Need your expert advise on the followings.

1) The diagram of 10 batteries fully charged by charger. Bit one of the battery #10 has 1V potential difference lower than the rest of 9 batteries.
Battery #10 wiil be charged by batteries of 9 pcc. The current generated of the 9 batteries is 1800A entering battery #10.
The high current 1800A will damaged battery #10 in few seconds.
Please advise solution with TI chips how to prevent battery to battery charging.

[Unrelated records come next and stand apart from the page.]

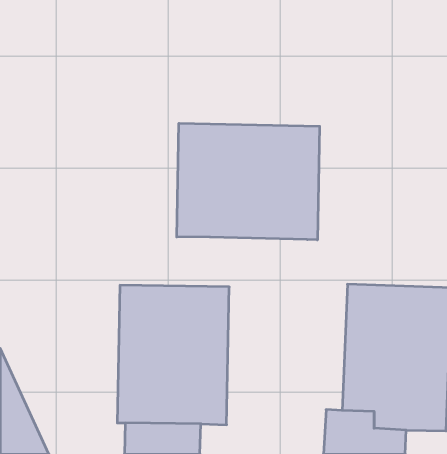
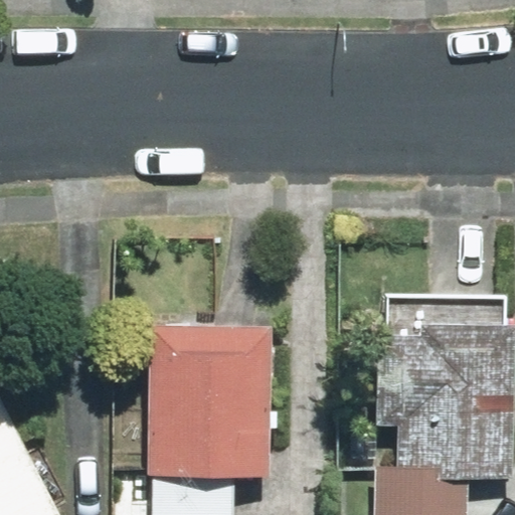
building: [177,123,320,240] -> none

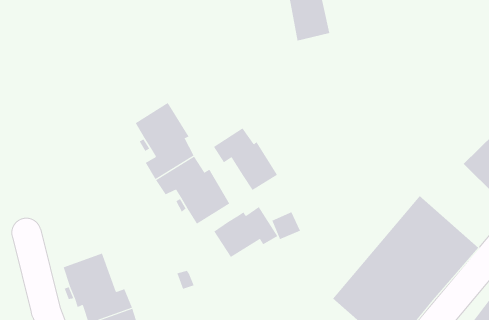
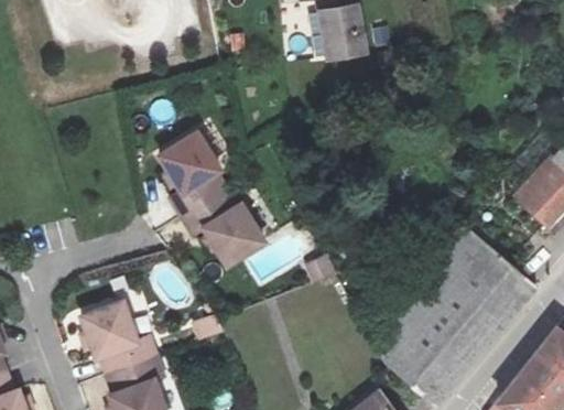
building: [213,128,278,191] -> none
building: [214,206,278,258] -> none

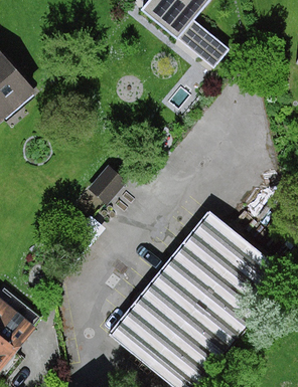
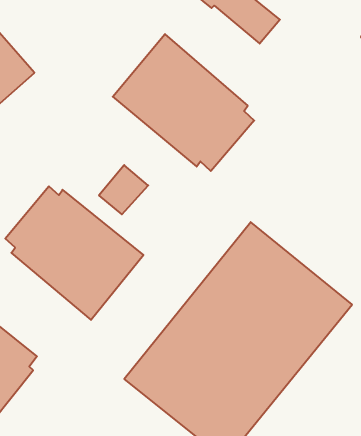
building: none -> [113,34,254,171]
building: none -> [5,186,143,320]

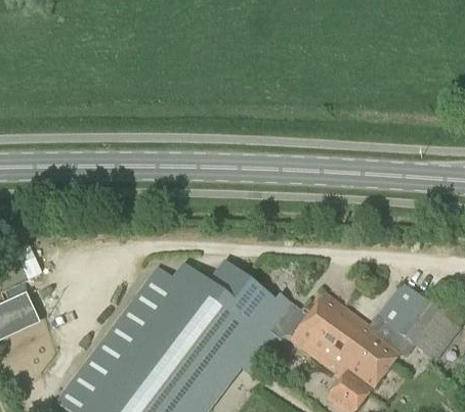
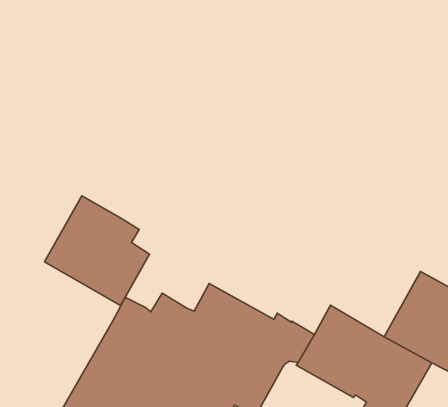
building: none -> [45,196,150,305]

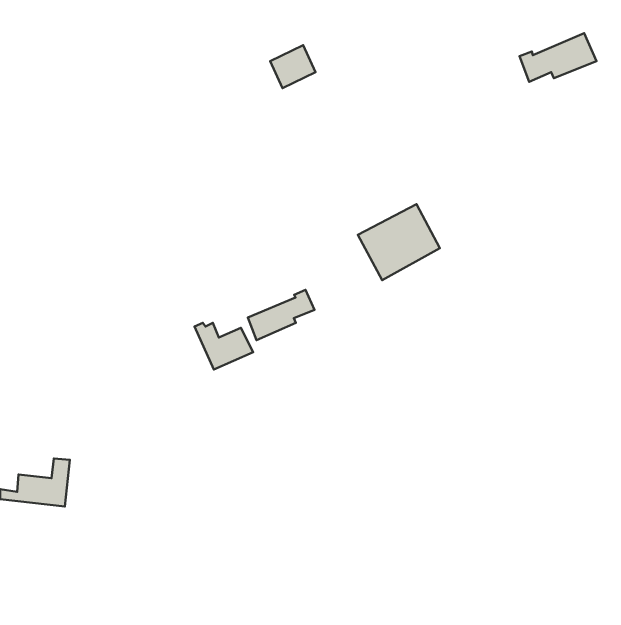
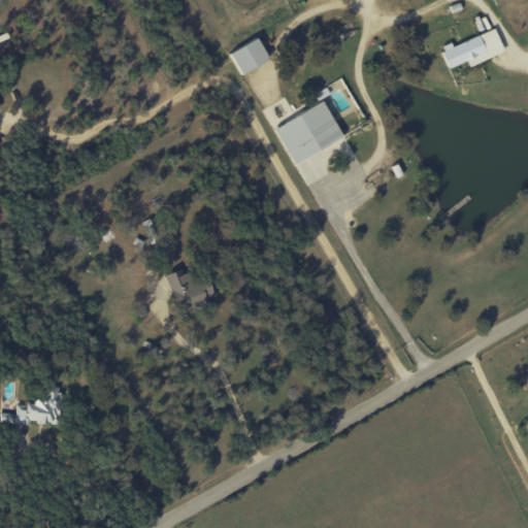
building: [358,204,440,280] -> [274,101,343,165]
building: [248,290,315,340] -> none

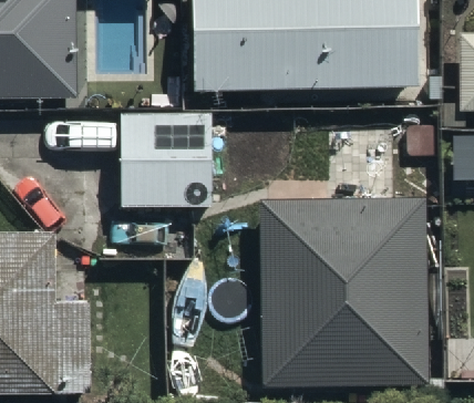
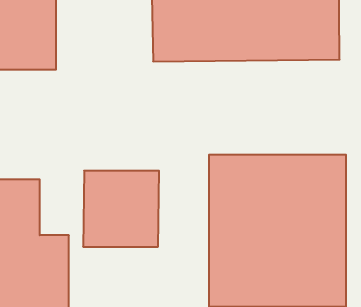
building: [120,114,212,206] -> [83,171,159,247]

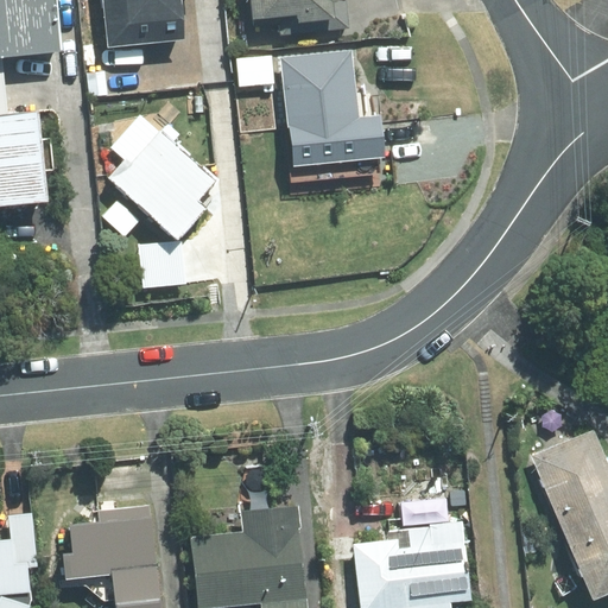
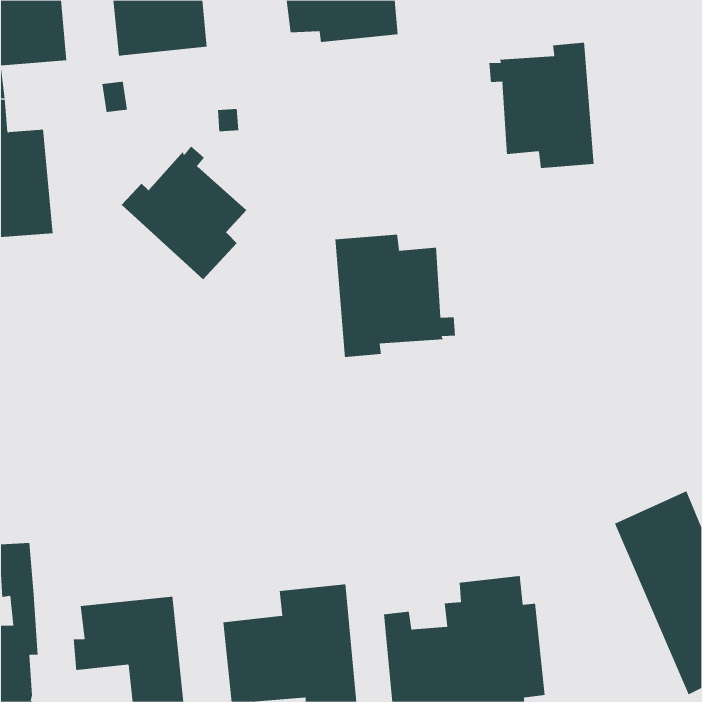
building: none -> [489,42,594,169]
building: [283,49,387,166] -> none
building: none -> [335,234,456,358]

2) Am building series and parallel connections of the batteries. Each battery is 50.4V 200AH , connected in 4S 20P.
Please advise TI Battery management IC that function as one master and 20 slaves.
The IC must has active cell balancing, short circuit protection, current limiter of 400A cut off, temperature sensing,
Battery health management, fuel gauge indicator, CAN bus interface and etc.

Thanks.

  • 0
    TI__Guru 54715 points
    Hi Ikon,
    1. The situation you describe of high inrush current is a common concern in systems where batteries may be paralleled or separated. Normally when using parallel cells the cells are prepared to matching conditions before they are attached, then they function as a single cell with higher capacity.
    Typically the battery circuit monitors the parallel cell group as a single cell. If you have a system where you need to replace individual cells you will need a circuit to accommodate that situation, perhaps switching in the additional cells through a resistive path until the cells are sufficiently matched.
    2. Again the normal battery management system will monitor the 4S pack as if it were single cells. As the number of cells increases, data ranges may require scaling of current or capacity. Most devices will be I2C or SMB interface, so some CAN bus interface would need to be incorporated. However the indication of a 50.4V battery would probably be a 12S battery. If you want to connect 12S (or other) battery modules in series with each having protection switching each should be designed to switch the full stack voltage. If you are monitoring 12 cells the bq76940 would monitor voltage and current, the bq76PL455A would monitor voltage only. The bq78350-R1 gauge is available for the bq76940, but it communicates with SMBus, so you will need a CAN converter. the bq76PL455A could be chained together to communicate cell data back to a common processor where you could gauge your system.
    The active cell balancing solution available is the EMB1428 and EMB1499, see an example in TIDA-00817 to balance to an external supply to balance between modules. TIDA-00239 shows an example of balancing to the module level instead.
    There is not a chipset to provide slave modules with a master controller. The closest to this may be the bq76PL455 for monitoring and active balancing attached like TIDA-00817 with your own custom common circuit for communication, control, current measurement and protection switching.